Of coarse sometimes crosses do not produce well until people backcross varieties (keep that in mind)
I think that is pretty cool you found it !
Keep in mind even could be marketed for deer , and hunting stands as well.
The tree has a fair amount of apples on it this year. I have been testing them every few weeks, the flavor is definitely not of high dessert quality but I will still continue to document some other data points. They have already gone through a few hard frosts… interested to see if they continue to hang late and when they become unusable. I’ll post a few pictures when I check it next.
Might be of particular 8nterest to the deer-hunting crowd, a number of whom have started planting apples, pears, and such, as ‘soft mast’ crops on their hunting properties.
Some diseases like black rot can cause apples to hang on trees over winter into spring .
This is not desirable, not edible , a source of disease for the next crop.
The latest hanging apples I have here are gold rush and Arkansas Black.
Gold rush can freeze down to around 26F or so and still be edible.
Will hang on tree into winter , but become mush a lower temps.
Ark black will drop late.
I have found some of both of these apples in edible condition , in thick unmowed grass in the spring after mild winters.
No apples here in edible condition still hanging below ~ 25F.
A good number of wild crabs will hold fruit here until late winter. Great source of food at a “hungry time”. I go out with a 10’ piece of copper pipe and knock a bunch of fruit off every now and then. Great places to look for shed antlers come spring.
Honestly I was just thinking of that Looking up pictures of Malus fusca (spines) today.
I thought maybe people could breed that trait into the domestic apple
Or maybe some of those hangers have a small percentage of crab in them.
They hang a little to good I lkike the very sour pea size ones for teas
(raw fresh , brought it, and into the freezer to freeze they break down easier)
Now I am wanting the opposite put a tarp under , and have them hang less for gathering for tea hahaha.
the grouse and moose love the crabs once frozen well. sometimes they persist into spring and the moose get " drunk" on the fermented apples. not many deer here.
It has been a tough year to gain any useful data. Early hard frosts coupled with a significant drought have caused a lot of trees to drop early around here. The few fruits that didn’t get much bug damage have held on reasonably well, but I don’t think this is the greatest year to be gathering useful data on this specimen. Here is the best apple I’ve had off of this tree to date:
The green/uncolored spot is where the disposable footsock I used as an insect deterent was bunched up so it didn’t get sun.

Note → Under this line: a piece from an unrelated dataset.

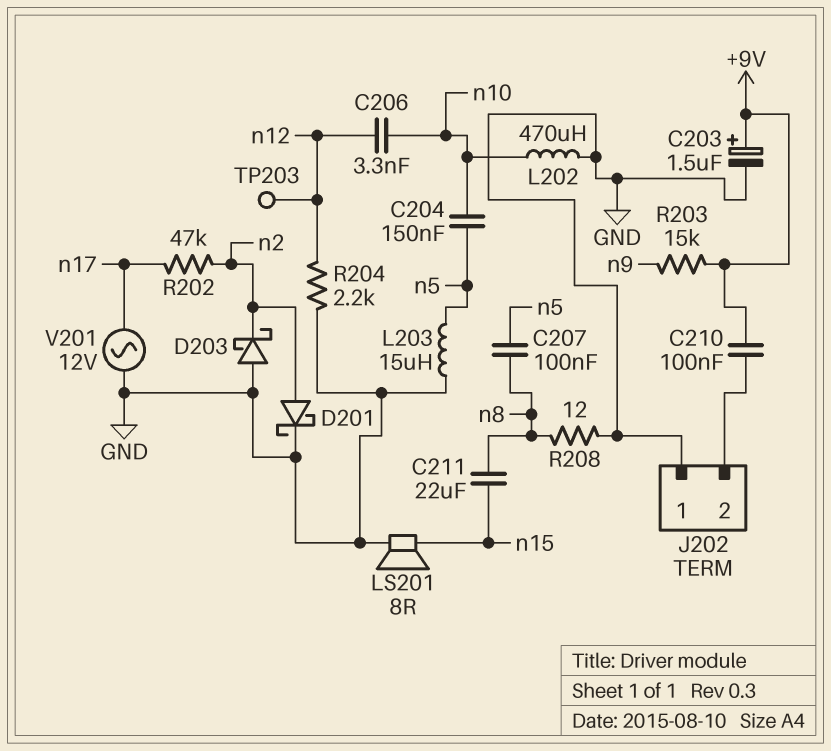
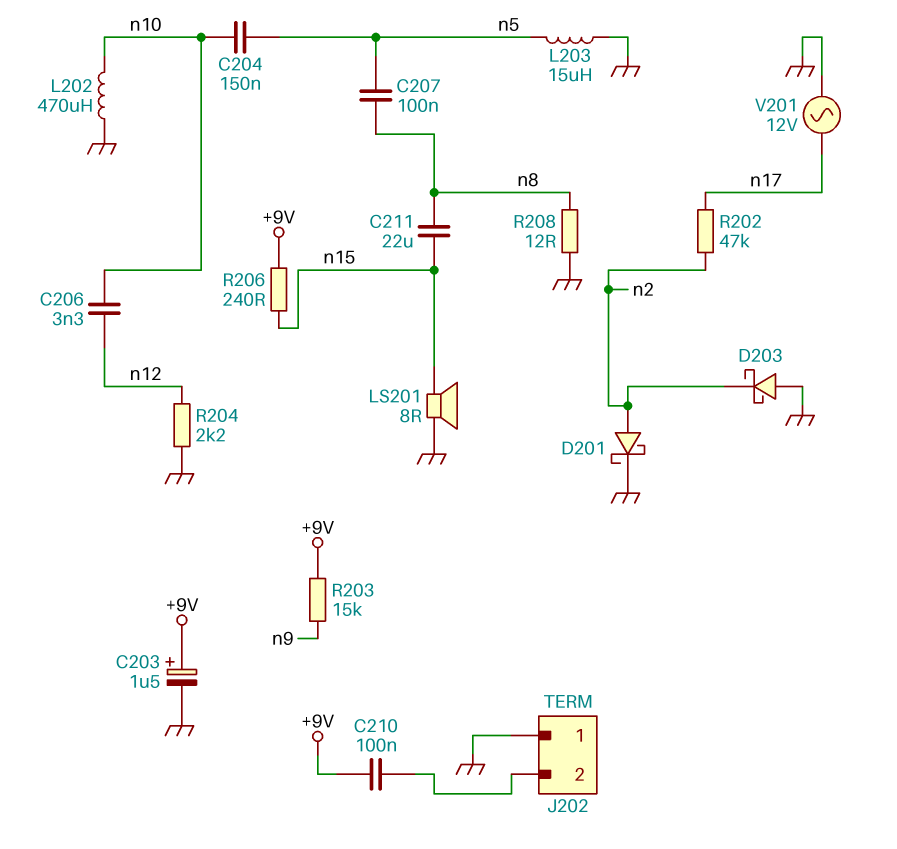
R206: none -> 240 (+9V, n15)
TP203: test point (n12) -> none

I wouldn’t think that would be any more of a disease issue than fruit that fell on the ground and wasn’t disposed of, though I am just speculating. It’s going to be exposed to more weather on the tree. I have a tree that holds apples past New Years, but not all winter. I love that tree. Very tough, always has lots of fruit. Always pulls deer to it through hunting season after all the other apples are long gone, and having venison in the freezer every fall is important to me.